Directions:
**a.** Using the rules in the text on the 1896 speed skating championships, explain why Jaap Eden was able to keep his world title.
**b.** According to the text on the 1896 speed skating championships, where did the event take place?

Excerpt:

1896 edition of the World Allround Speed Skating Championships

The 1896 World Allround Speed Skating Championships took place at 7 and 8 February 1896 at the ice rink Joesoepovski Park in Saint Petersburg, Russia. Jaap Eden was the defending champion, he extended his title by winning all four distances.

== Allround results ==
| Place | Athlete | Country | 500m | 5000m | 1500m | 10000m |
| 1 | Jaap Eden | NED | 50.2 (1) | 9:03.2 (1) | 2:36.2 (1) | 18:52.4 (1) |
| NC2 | Gustaf Estlander | Finland | 53.8 (3) | 9:42.4 (2) | 2:44.2 (2) | 19:57.4 (2) |
| NC3 | Johan Wink | Finland | 55.0 (7) | 9:48.6 (3) | 2:54.4 (6) | 20:12.2 (3) |
| NC4 | Nikolay Fyodorov | RUS | 1:00.8 (10) | 11:01.2 (8) | 3:12.6 (11) | 23:11.6 (5) |
| NC | N. Obukhov | RUS | 58.8 (9) | 10:59.0 (7) | 3:08.2 (10) | NF |
| NC | Sergey Muller | RUS | 54.2 (4) | 10:03.2 (4) | 2:49.2 (4) | NS |
| NC | V. Gumbin | RUS | 1:03.2 (11) | 11:19.8 (9) | 3:18.2 (12) | NS |
| NC | A. Nikolayev | RUS | 56.6 (8) | NS | NF | NS |
| NC | Eduard Vollenveyder | RUS | 54.6 (5) | NS | NS | NS |
| NC | Aleksandr Papikin | RUS | 52.8 (2) | NS | 2:54.4 (6) | NS |
| NC | Pyotr Kusminski | RUS | 54.8 (6) | NS | 2:53.2 (5) | NS |
| NC | M. Pfeffer | RUS | NF | 10:48.0 (6) | 3:02.6 (9) | NS |
| NC | Julius Seyler | German Empire | NS | NS | 2:44.2 (2) | NS |
| NC | H. Roos | RUS | NS | 10:12.6 (5) | 2:56.0 (8) | 21:05.6 (4) |
  * = Fell
 NC = Not classified
 NF = Not finished
 NS = Not started
 DQ = Disqualified
Source: SpeedSkatingStats.com

== Rules ==
Four distances had to be skated: 500, 1500, 5000 and 10,000 m. One could earn the world title only by winning at least three of the four distances, otherwise the title would become vacant. Silver and bronze medals were not awarded.

Chart comprehension data:

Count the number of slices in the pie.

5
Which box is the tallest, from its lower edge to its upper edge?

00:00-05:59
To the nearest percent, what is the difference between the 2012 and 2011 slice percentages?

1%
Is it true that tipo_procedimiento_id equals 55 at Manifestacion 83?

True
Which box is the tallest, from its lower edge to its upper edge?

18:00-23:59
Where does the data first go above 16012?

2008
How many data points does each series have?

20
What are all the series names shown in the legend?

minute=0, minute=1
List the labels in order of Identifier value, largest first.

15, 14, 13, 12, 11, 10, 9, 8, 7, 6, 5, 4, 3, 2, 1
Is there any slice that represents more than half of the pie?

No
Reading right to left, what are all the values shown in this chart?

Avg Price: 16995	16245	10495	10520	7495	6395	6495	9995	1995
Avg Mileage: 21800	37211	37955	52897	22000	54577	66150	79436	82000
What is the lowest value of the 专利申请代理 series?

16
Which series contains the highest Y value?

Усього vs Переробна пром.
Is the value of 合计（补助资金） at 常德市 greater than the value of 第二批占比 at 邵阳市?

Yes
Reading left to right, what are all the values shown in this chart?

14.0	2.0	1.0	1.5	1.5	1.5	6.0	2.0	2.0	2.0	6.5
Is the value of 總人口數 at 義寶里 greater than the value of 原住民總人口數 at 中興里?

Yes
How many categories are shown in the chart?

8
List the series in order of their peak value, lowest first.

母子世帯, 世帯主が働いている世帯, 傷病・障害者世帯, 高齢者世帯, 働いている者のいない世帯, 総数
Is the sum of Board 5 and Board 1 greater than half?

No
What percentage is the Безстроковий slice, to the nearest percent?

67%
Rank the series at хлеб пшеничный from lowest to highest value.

Task answers:
**a.** The rules allowed the world title only to a skater who won at least three of the four distances. Jaap Eden won all four: the 500, 1500, 5000 and 10,000 m. That met the requirement, so he kept his title.

**b.** At the ice rink Joesoepovski Park in Saint Petersburg, Russia.